Even despite your best efforts, the right germ will hit you the wrong way. You’ve really only got two options:

Stay Home

This is 100% what you should do. There’s really no debate about it. Going to work sick is bad for you and everyone you interact with. You might feel pressure not to fall behind, especially if you just started. But, if you honestly feel too sick to go to work…don’t.

It’s not taking a sick day that can be a problem, it’s how you take a sick day that counts. First and foremost, whatever you do, don’t just no show! It may seem obvious; but unless you are in a coma, frozen in a block of ice… in space or otherwise completely indisposed, shoot your manager an email. You may even have a position that allows you to work at a limited capacity from home.

Unfortunately for all of us, deadlines don’t particularly care how clogged your sinuses are. As important as work is, your health is more so. If you happen to be sick on an important day, see if you have any co-workers who can help pick up the slack. You might owe them a few rounds later, but it’s absolutely the smart play.

Power Through

I don’t recommend this and honestly think doing it makes you a bit of a jerk, but I get the inclination. If you feel that you just must go to work, there are ways to make it quasi-bearable.

Keep to yourself – You are effectively a biological weapon, don’t feel bad about being anti-social. Your co-workers will understand if not appreciate your seclusion when they aren’t sniffling themselves.

Come Prepared – You’re going to require a lot of maintenance. We’re talking tissues, cough drops, headache/nausea medicine, water, nasal spray, the works. If you really want to be considerate, bring your own means of disposal for all your contaminants instead of just throwing them in the communal trash. Again – Biological weapon.

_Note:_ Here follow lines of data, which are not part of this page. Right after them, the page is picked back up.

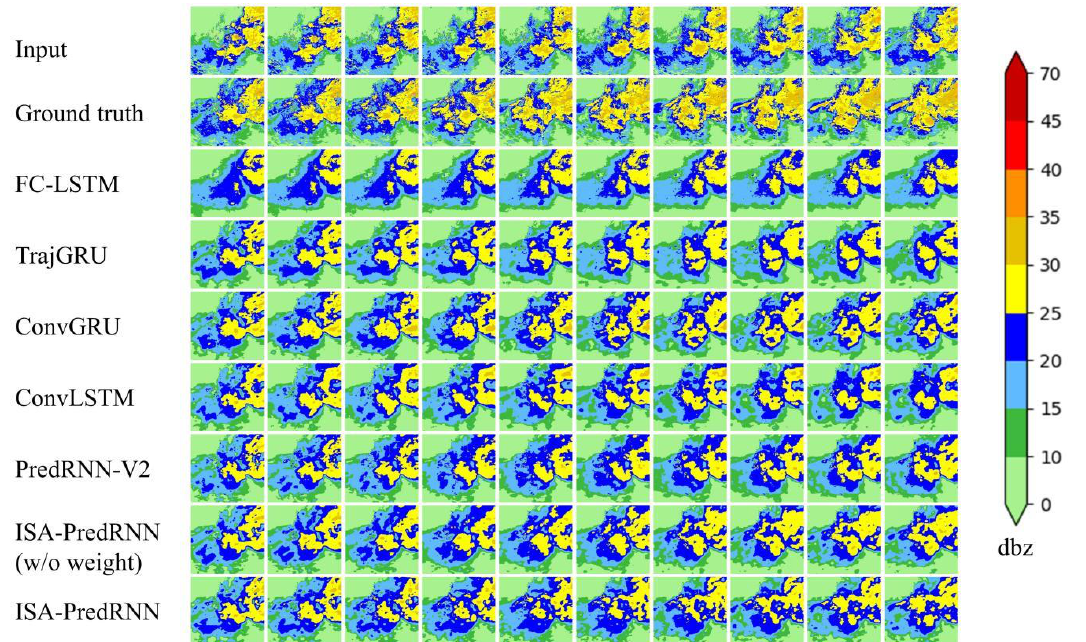
Figure 7. Prediction examples on the radar echo test set, in which the radar echo was strong but changed little. The ten images in the first row represent the radar echo information of the past hour, and the images in the subsequent rows represent the radar echo information of the future hour obtained by different model predictions. The time interval between adjacent images is 6 min.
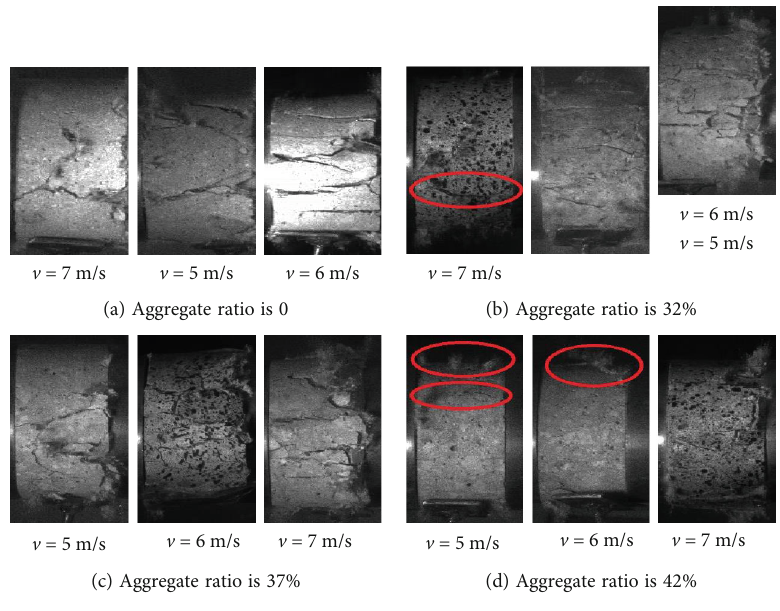
Figure 3: Form of crack penetration time of concrete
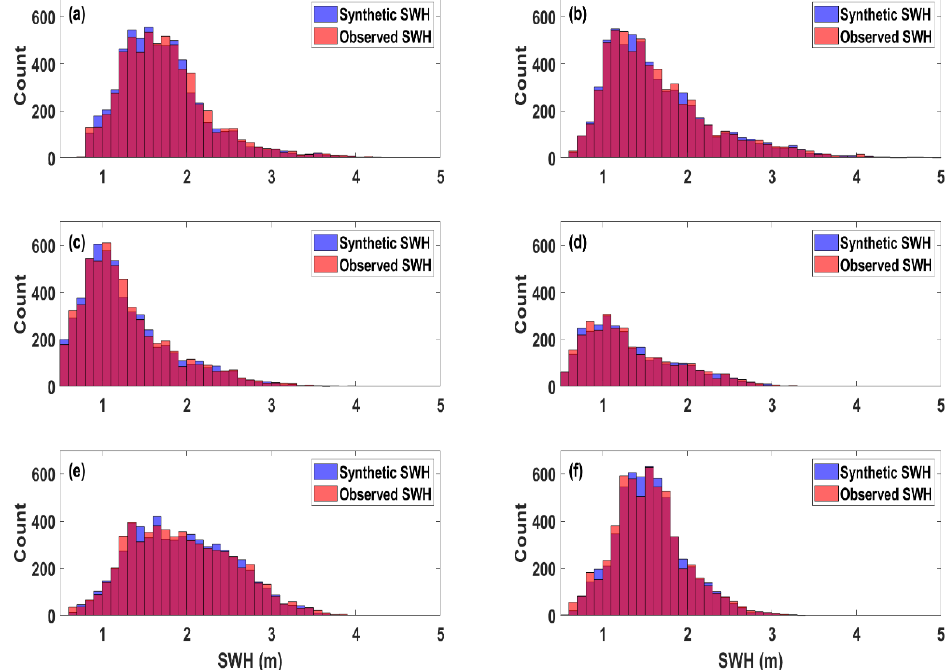
Figure 4. Histograms of synthetic LSTM-generated vs. NDBC-observed significant wave height (m) for buoys ( a ) 42056, ( b ) 42057, ( c ) 42058, ( d ) 42059, ( e ) 41046, and ( f ) 41047. Table 3. Error statistics between LSTM-generated and NDBC observed significant wave height. NDBC ID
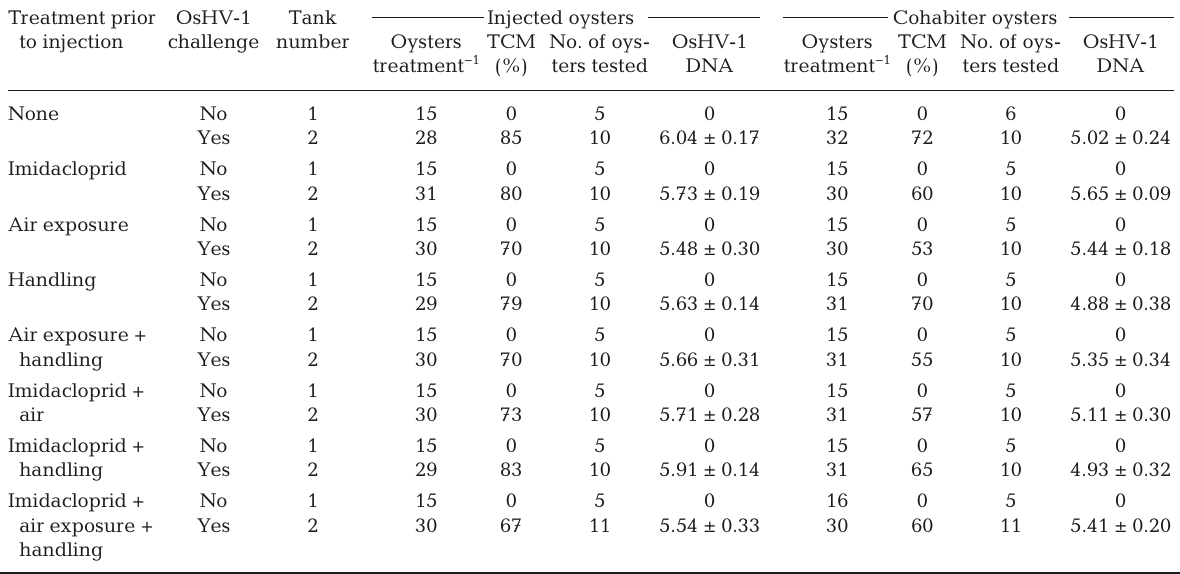
Table 1. Mortality and level of OsHV-1 DNA in Pacific oyster tissues in the different treatments. Data are the mean total cumulative mortality (TCM) for duplicate tanks for each treatmentfor oysters challenged by injection and cohabitation; quantity of log 10 (OsHV-1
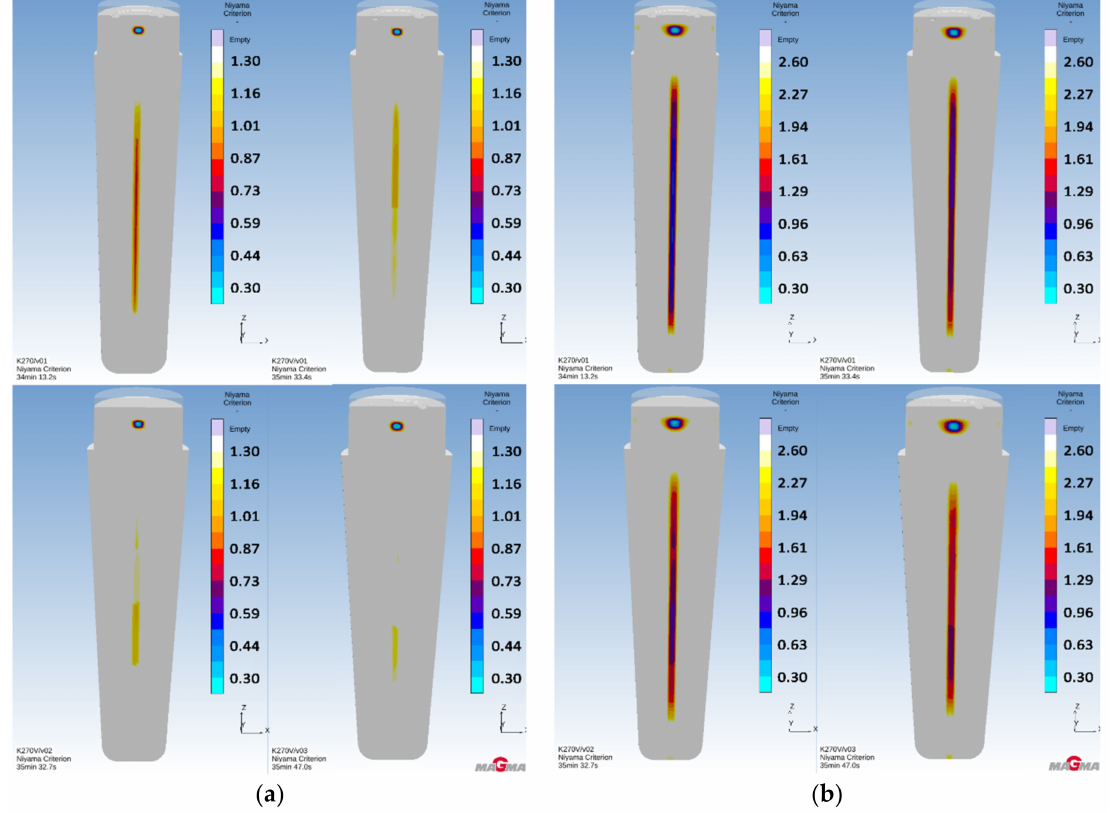
Figure 1. ( a ) Prediction of macroporosity—Ny 0.3–1.3, Height to Diameter (H/D) = 4.25, draft angle 2 ◦ (upper left), H/D = 4.25, draft angle 2.3 ◦ (upper right), H/D = 3.9, draft angle 2.5 ◦ (lower left), H/D = 3.5, draft angle 2.5 ◦ (lower right); ( b ) Prediction of microporosity—Ny 0.3–2.6, H/D = 4.25, draft angle 2 ◦ (upper left), H/D = 4.25, draft angle 2.3 ◦ (upper right), H/D = 3.9, draft angle 2.5 ◦ (lower left), H/D = 3.5, draft angle 2.5 ◦ (lower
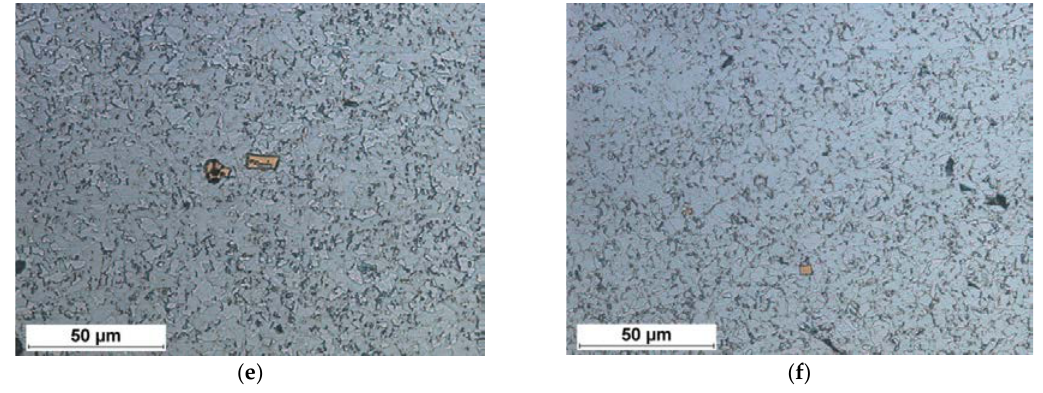
Figure 9. Microstructure of the hybrid welded joint (laser beam-MAG). ( a ) microstructure of the upper part of the weld, ( b ) microstructure of the lower part of the weld, ( c ) microstructure of the upper part of the fusion line, ( d ) microstructure of the lower part of the fusion line, ( e ) microstructure of the coarse-grained part of the HAZ, ( f ) microstructure of the fine-grained part of the HAZ.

Don’t Push It – Congrats, you made it through the day. When you wake up the next morning, if you still feel like garbage (or, more likely, worse), stay home! It will take much longer to get better the more you overtax yourself in an already weakened state.

See a Doctor – When you’re sick, the last thing you want to do is leave the house. But you should probably leave home to go see a doctor. They’ll give you all the information you need to know on how to get well and prescribe medications to help you return to your usual self!

How do you deal with sick days as a working professional? Do you cover your mouth with your arm or just your hand like a savage? Let us know how you feel.